Sunday, September 25, 2011

Under the Overpass

I waited at a stop light in a rust-belt town last week, squinting into the hazy sun and staring thoughtlessly at the overpass ahead.

To my unconscious mind, it must have looked like any other riveted steel tunnel in America; I didn't notice the details.

Looking through the bug-spattered windshield, a freight train began passing overhead - which was interesting enough for a picture, which I deftly took and e-mailed to myself.

Only after I saw the digital version of the setting could I see it with a different perspective.

We've been conditioned to associate "urban" with grungy and cool; active and exciting.  Bars, restaurants, night life.  Starbucks and night classes. Transportation.  Ethnicity, diversity.

Urbanites ignore panhandlers and street cons.  They don't see the traffic or pollution or construction; all are necessary evils.  The sounds of ambulances and police cruisers are just a frenetic background, although mostly unheard, to the excitement of city life.

The urbanophile will preach the benefits of living in the foreground - of fostered individuality within a shared and diverse society.  There, in the foreground, you can become John Travolta swinging paint cans and hips on a city street to the music of Stayin' Alive.  You can become self-actualized by teaching in city schools, walking a police beat, or by working at a methadone clinic (one was right across the street from my hotel this week).

But behind that veneer of trendiness and ideology, there is a decay.  A decay of sagging and naked wires strung low between tilted poles. Of vestigial, forgotten construction projects marked by fading orange cones and potholes.

And there are parades of billboards that showcase vast moral and social erosion.  Stopping racial crime, hiring an accident lawyer, fixing a credit score, or testing baby DNA to get the daddy to pay up.

And other signs.  For sale signs.  Empty storefronts. Abandoned homes, lines for shelters.

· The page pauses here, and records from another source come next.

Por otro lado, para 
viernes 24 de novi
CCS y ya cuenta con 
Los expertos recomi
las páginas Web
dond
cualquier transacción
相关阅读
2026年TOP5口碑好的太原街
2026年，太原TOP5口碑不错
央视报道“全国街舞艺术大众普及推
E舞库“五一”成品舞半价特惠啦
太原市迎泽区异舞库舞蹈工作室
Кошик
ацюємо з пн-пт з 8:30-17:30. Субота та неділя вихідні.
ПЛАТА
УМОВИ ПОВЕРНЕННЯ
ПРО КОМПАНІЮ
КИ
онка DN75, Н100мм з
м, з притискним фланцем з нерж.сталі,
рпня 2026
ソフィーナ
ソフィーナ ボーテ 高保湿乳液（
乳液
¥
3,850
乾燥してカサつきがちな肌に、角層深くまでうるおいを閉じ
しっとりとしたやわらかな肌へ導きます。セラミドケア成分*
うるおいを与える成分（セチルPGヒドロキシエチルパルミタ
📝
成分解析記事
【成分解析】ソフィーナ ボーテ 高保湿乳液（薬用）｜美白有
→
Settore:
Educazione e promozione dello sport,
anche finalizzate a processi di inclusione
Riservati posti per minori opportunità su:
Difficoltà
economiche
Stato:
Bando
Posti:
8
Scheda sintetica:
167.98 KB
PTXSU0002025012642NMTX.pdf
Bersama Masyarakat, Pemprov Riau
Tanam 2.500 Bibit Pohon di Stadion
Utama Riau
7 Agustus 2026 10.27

We need better places to live better lives.  Places where people can see not just the promise of the future, but the goodness of today.

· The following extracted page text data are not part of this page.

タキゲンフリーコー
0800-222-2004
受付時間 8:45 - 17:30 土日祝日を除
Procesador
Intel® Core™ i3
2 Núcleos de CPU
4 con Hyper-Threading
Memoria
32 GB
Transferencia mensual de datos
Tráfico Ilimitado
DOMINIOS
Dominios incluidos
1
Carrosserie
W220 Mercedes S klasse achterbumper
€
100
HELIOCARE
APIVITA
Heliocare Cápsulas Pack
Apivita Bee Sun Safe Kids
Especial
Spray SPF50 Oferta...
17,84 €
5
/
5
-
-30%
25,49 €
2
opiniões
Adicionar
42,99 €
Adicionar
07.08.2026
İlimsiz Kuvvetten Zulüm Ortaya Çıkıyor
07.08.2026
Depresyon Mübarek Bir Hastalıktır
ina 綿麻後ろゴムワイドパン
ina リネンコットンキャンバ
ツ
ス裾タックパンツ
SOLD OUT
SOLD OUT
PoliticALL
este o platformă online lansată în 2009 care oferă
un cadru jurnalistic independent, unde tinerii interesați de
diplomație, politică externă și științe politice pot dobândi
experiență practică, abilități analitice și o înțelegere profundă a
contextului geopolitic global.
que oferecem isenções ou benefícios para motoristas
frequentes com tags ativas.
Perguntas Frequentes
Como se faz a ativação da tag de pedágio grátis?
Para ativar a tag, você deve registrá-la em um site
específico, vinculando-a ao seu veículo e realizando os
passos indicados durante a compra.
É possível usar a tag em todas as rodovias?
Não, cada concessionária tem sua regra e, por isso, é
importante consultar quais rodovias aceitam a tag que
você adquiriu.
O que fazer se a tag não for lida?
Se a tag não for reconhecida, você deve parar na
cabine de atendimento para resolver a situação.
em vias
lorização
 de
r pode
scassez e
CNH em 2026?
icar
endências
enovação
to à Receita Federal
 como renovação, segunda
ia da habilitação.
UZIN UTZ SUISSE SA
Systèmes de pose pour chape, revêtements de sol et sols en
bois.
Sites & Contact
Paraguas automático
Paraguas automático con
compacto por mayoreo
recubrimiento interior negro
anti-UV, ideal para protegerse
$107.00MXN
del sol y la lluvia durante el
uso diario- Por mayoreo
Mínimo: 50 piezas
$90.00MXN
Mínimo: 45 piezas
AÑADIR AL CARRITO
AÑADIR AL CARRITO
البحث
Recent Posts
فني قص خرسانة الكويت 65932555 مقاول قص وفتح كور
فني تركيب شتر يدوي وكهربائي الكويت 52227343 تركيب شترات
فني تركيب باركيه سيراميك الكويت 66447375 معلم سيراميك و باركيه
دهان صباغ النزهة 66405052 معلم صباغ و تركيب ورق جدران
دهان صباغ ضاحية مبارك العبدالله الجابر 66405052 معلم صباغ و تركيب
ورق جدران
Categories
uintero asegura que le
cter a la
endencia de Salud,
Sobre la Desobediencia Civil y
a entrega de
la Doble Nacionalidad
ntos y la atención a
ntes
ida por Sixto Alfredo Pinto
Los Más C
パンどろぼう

We have too many weeds, too much rust, and sadly, too much resignation and acceptance.  The half-dead infrastructure is as despairing as the new generation of the homeless and the masses of the unemployed .

Will the next stimulus, with it's new wave of shovel-ready projects, begin the renewal?

Can the urban psyche even be repaired?  Or, will the next immigration movement come not from Mexico or Europe, but from the eroding towns in Ohio, Michigan and Illinois to places of hope in Texas and Florida?

Or, there's another option - and it requires no money and no commitment: stand under a decaying overpass in a cloud of diesel fumes and lead paint.

And act like it's glamorous to be today's urban yuppy.